四将は予定どおりハーンの冬営に到着した。早速拝謁が許される。英王トオレベ・ウルチの隣には、梁より下賜された公主が侍っていた。ハーンは彼女が来てから独りこれに寵愛を傾け、従来の妻妾はすっかり忘れられたかのようであった。
梁公主は名目上は梁帝(章宗)の娘ということになっているが、実際は後宮にあった貴人の一人である。トオレベ・ウルチと盟を結ぶにあたり、寵薄い中から選ばれたのである。
いよいよ草原に送り出すと決まったときには、遠い異郷に嫁がねばならぬ彼女の境遇を哀れんで、数多の詩賦が創られ、民間でも戯曲となって上演された。一連の作中で彼女は慎ましやかで婦人の範たる美徳を備えた薄幸の美人として描かれた。
まさに悲劇の主人公として衆人の落涙を誘ったのであるが、実のところは彼女のために多くの好漢が災厄に遭うことになる。しかしそれについては次第にお話しせねばならぬこと。
ともかく梁公主は、ハーンの傍にあって艶美な姿形を見せていた。
さらに脇に侍しているのは、かの四頭豹ドルベン・トルゲである。タムヤ脱出以降、どういう経緯を経たかはわからぬが、いつの間にかハーンの信頼を得て側近に収まっていた。今では何をするにも彼の意見が求められるほどであった。
そもそもハーンの左右には「七卿」と呼ばれる寵臣があった。すなわちダサンエン、コルスムス、スーホ、ウルイシュ、チンラウト、大スイシ、小スイシの七人である。そのほとんどは西域の出身で、俗に云う色目人の類であった。
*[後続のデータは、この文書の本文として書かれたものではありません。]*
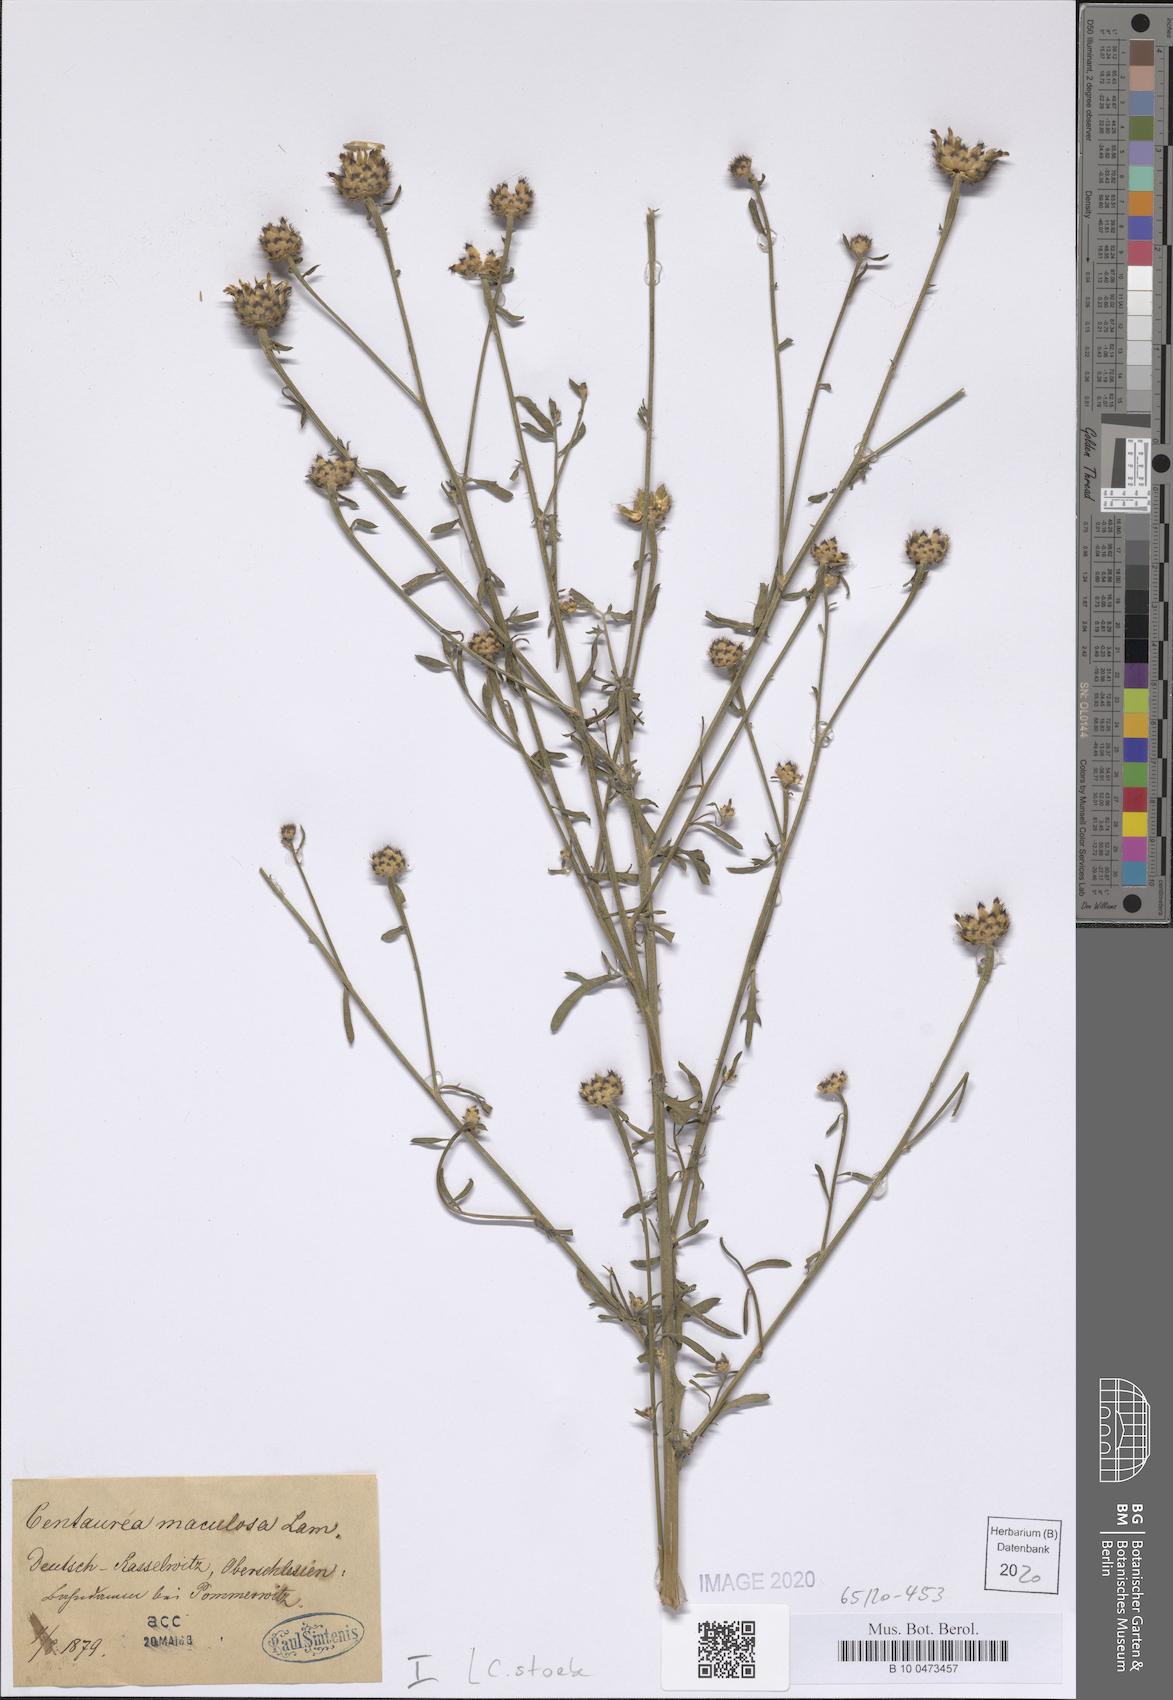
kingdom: Plantae
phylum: Tracheophyta
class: Magnoliopsida
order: Asterales
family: Asteraceae
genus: Centaurea
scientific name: Centaurea stoebe
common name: Spotted knapweed
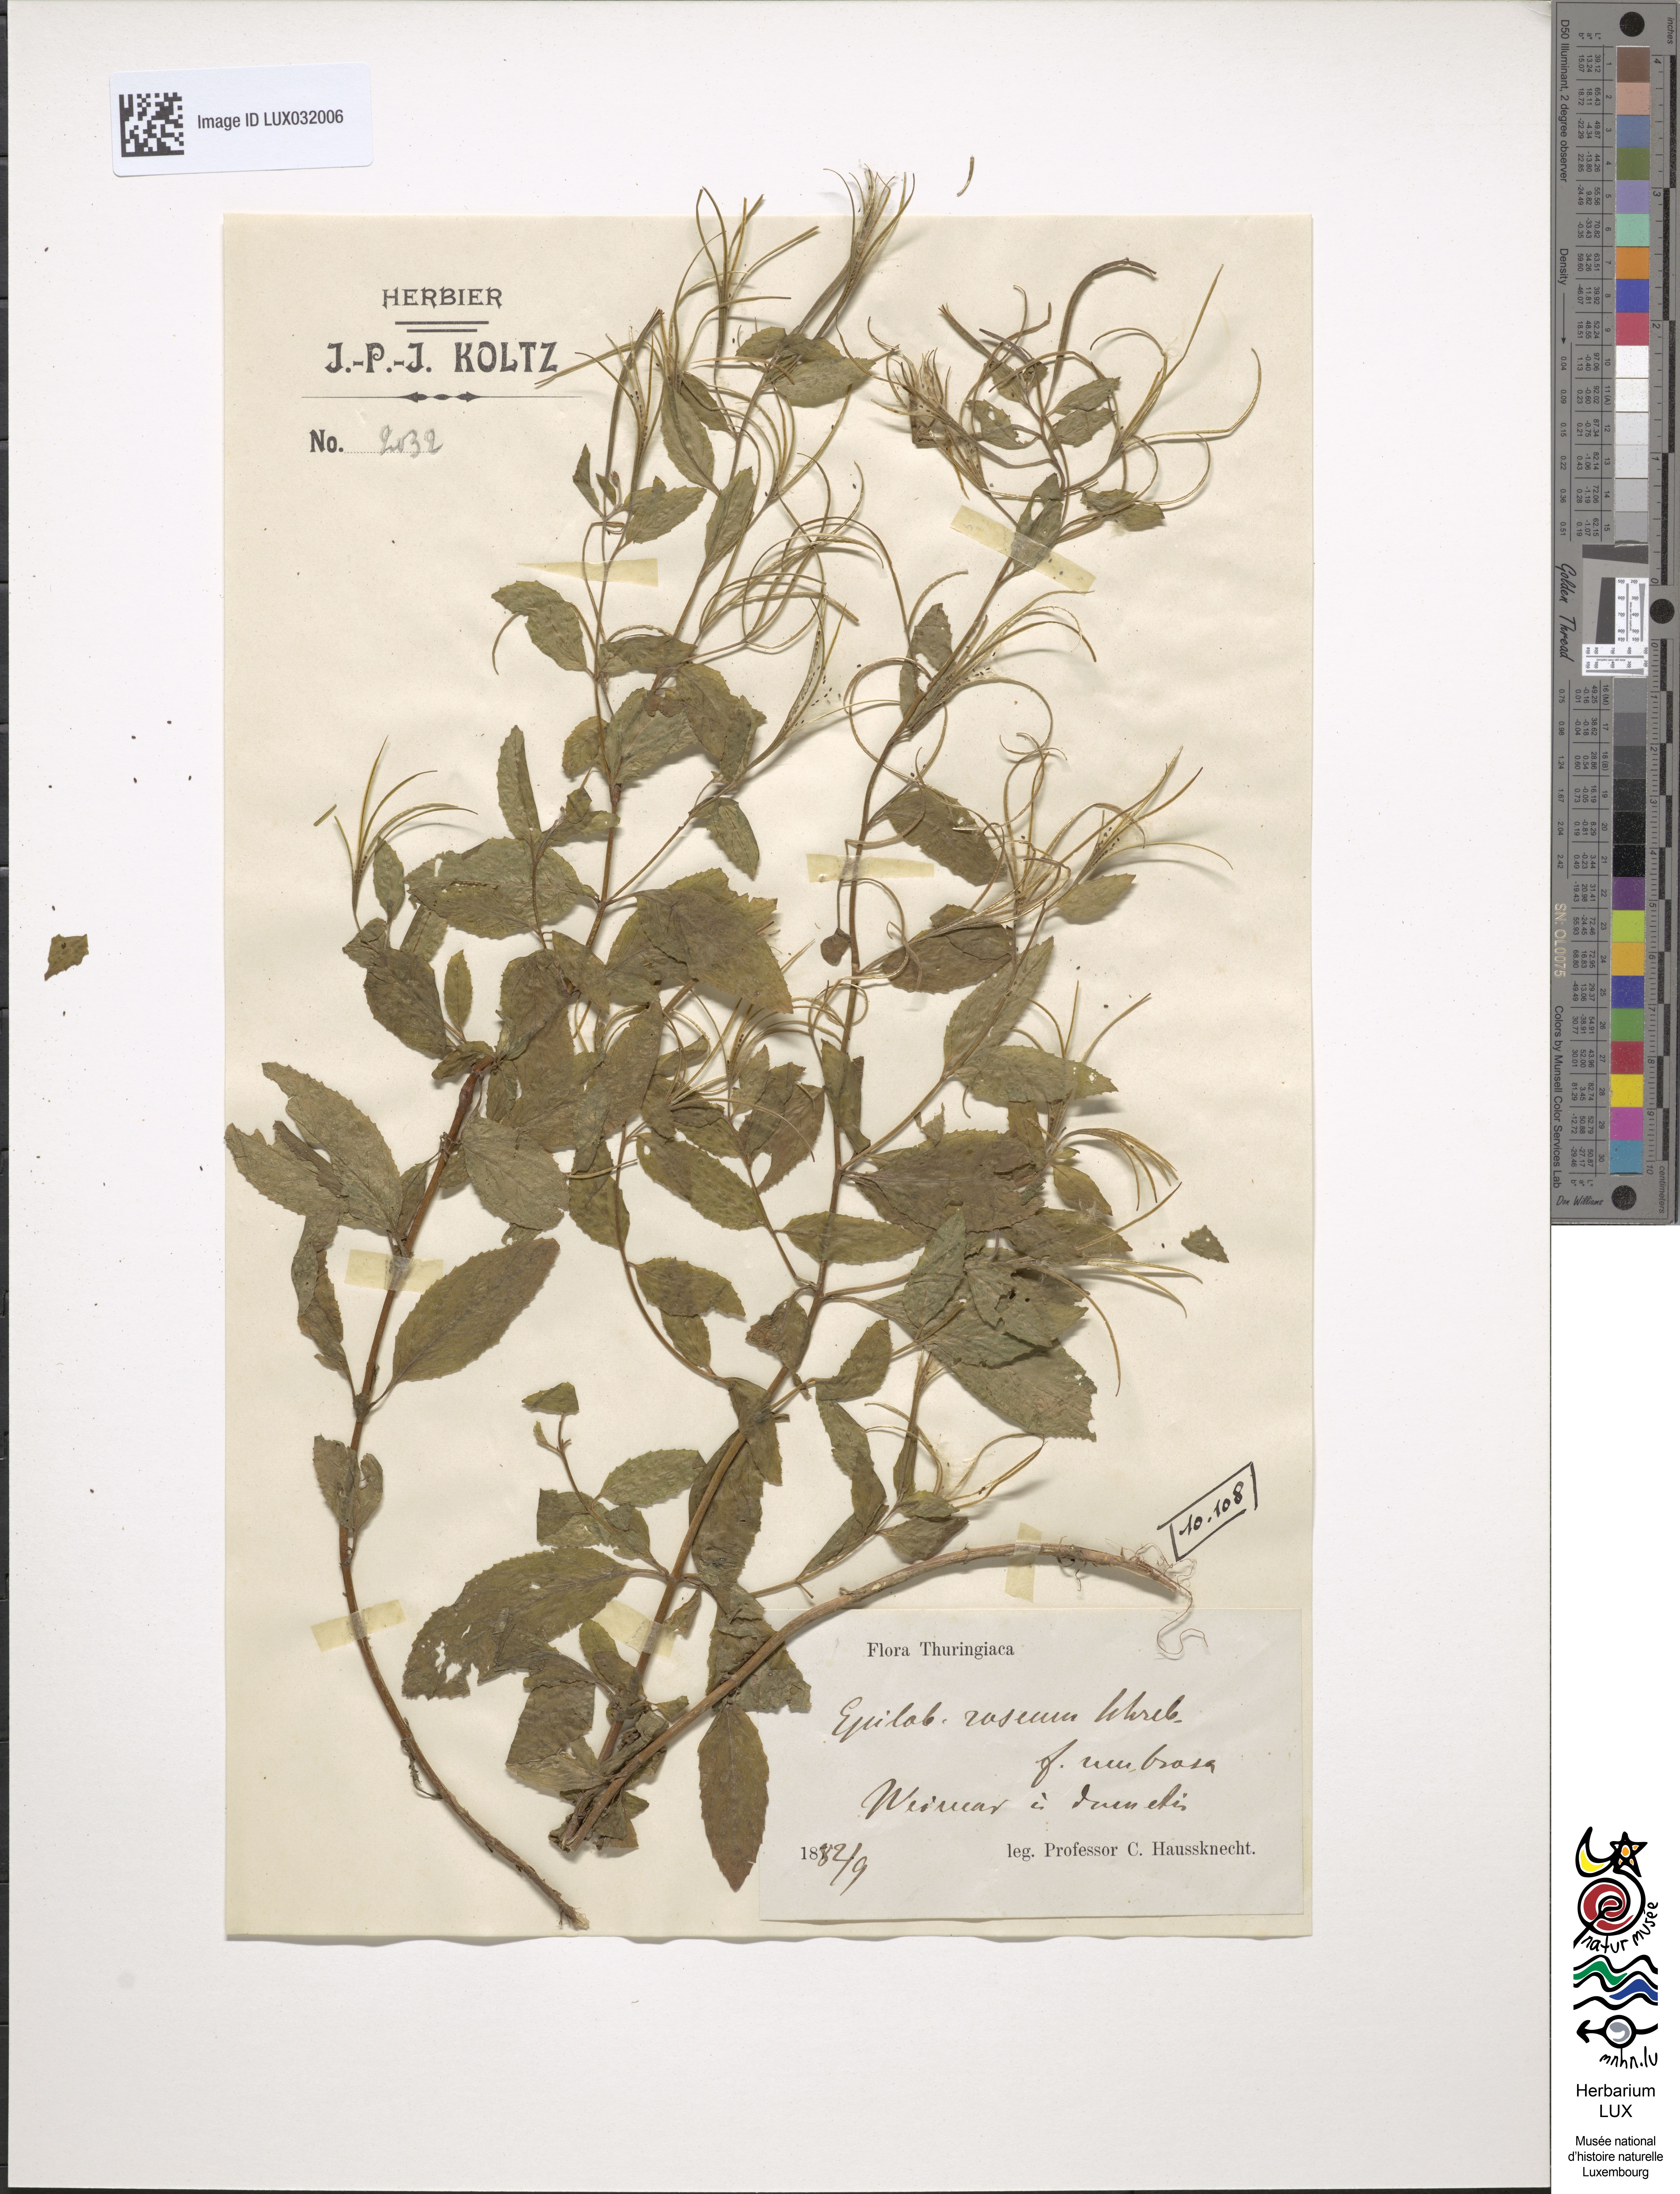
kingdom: Plantae
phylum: Tracheophyta
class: Magnoliopsida
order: Myrtales
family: Onagraceae
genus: Epilobium
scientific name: Epilobium roseum
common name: Pale willowherb
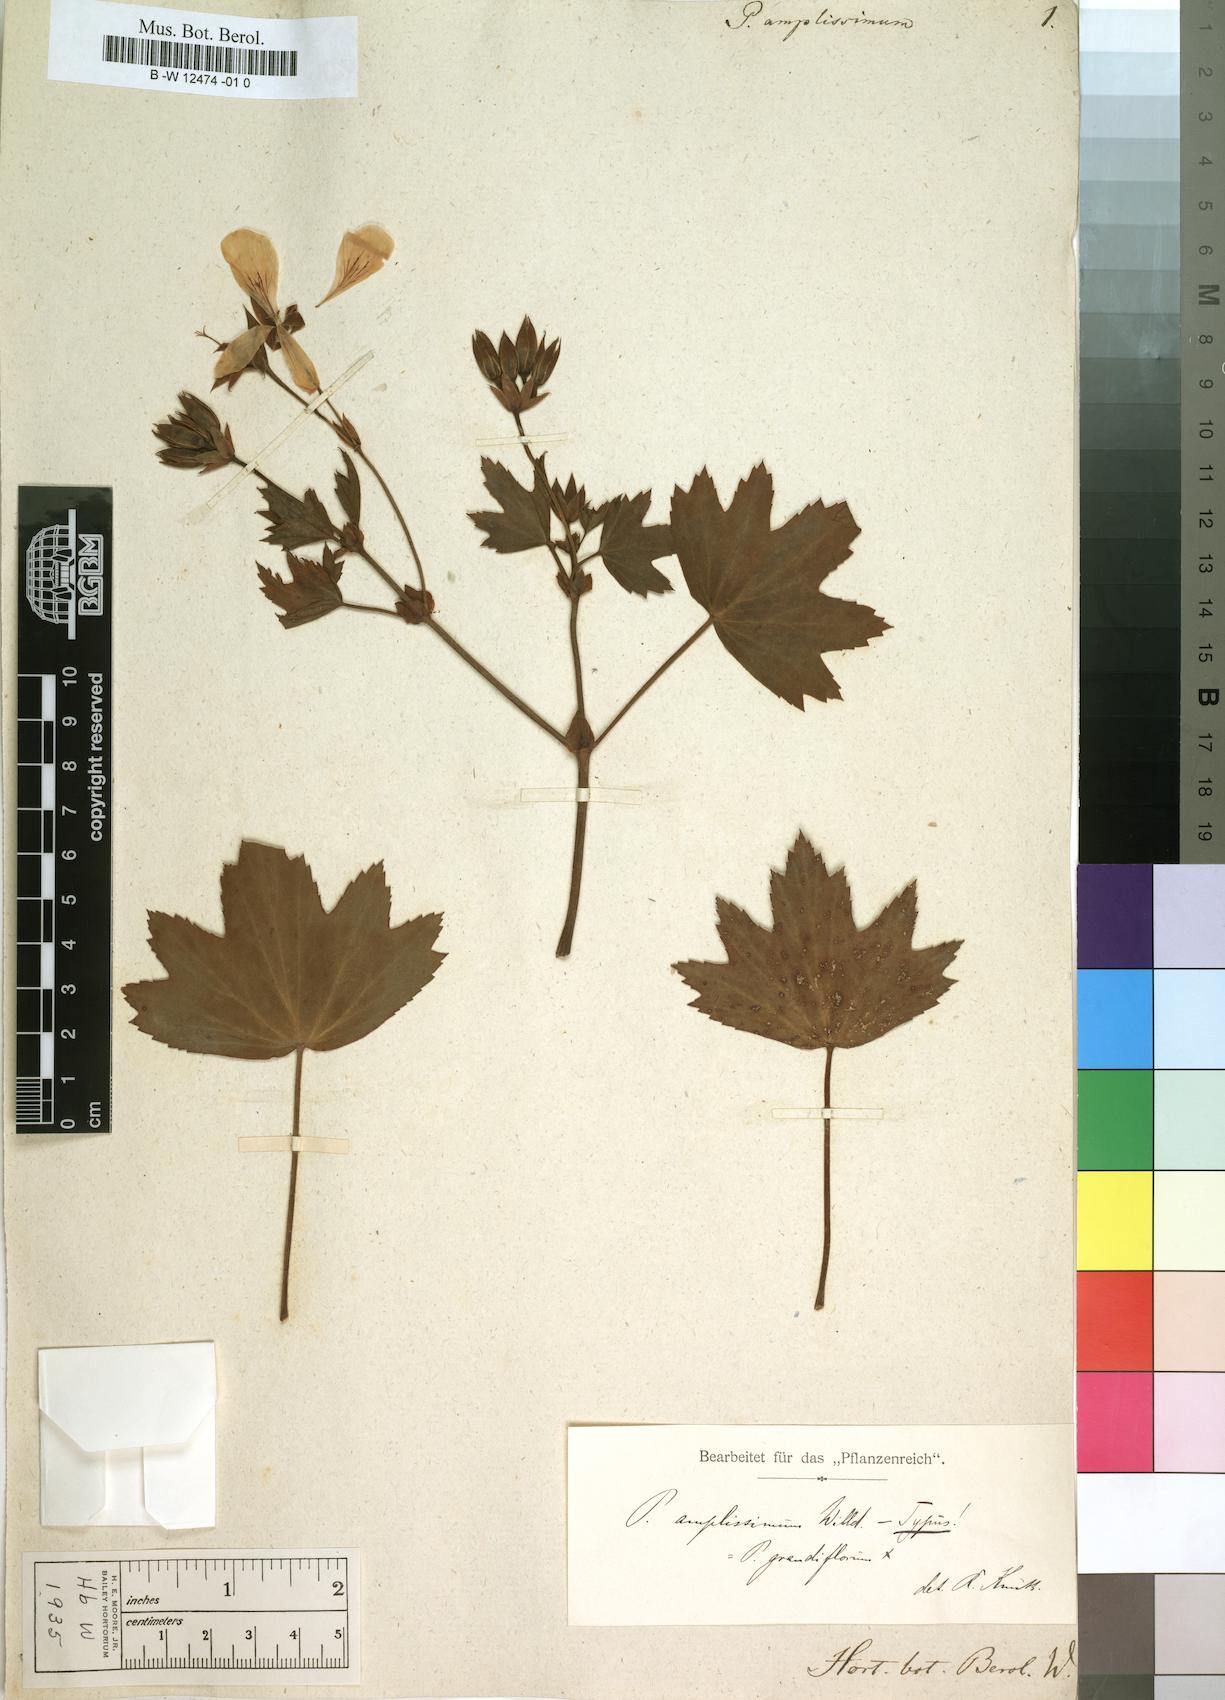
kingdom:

四頭豹は彼らにも疎まれることなく、巧みに取り入って重んじられていた。ところがアステルノなどは最初から四頭豹を嫌って、
「ああいう口先だけで成りあがったものほど信用できぬものはない」
そうムジカらに会うごとに漏らしていた。その日も四頭豹がハーンの傍に親しく侍っているのを見て、気づかれぬように舌打ちした。
(注1)【チェウゲン・チラウンの盟】ヒィ・チノ、ギィ、ムジカによる盟友の誓い。第四 一回②参照。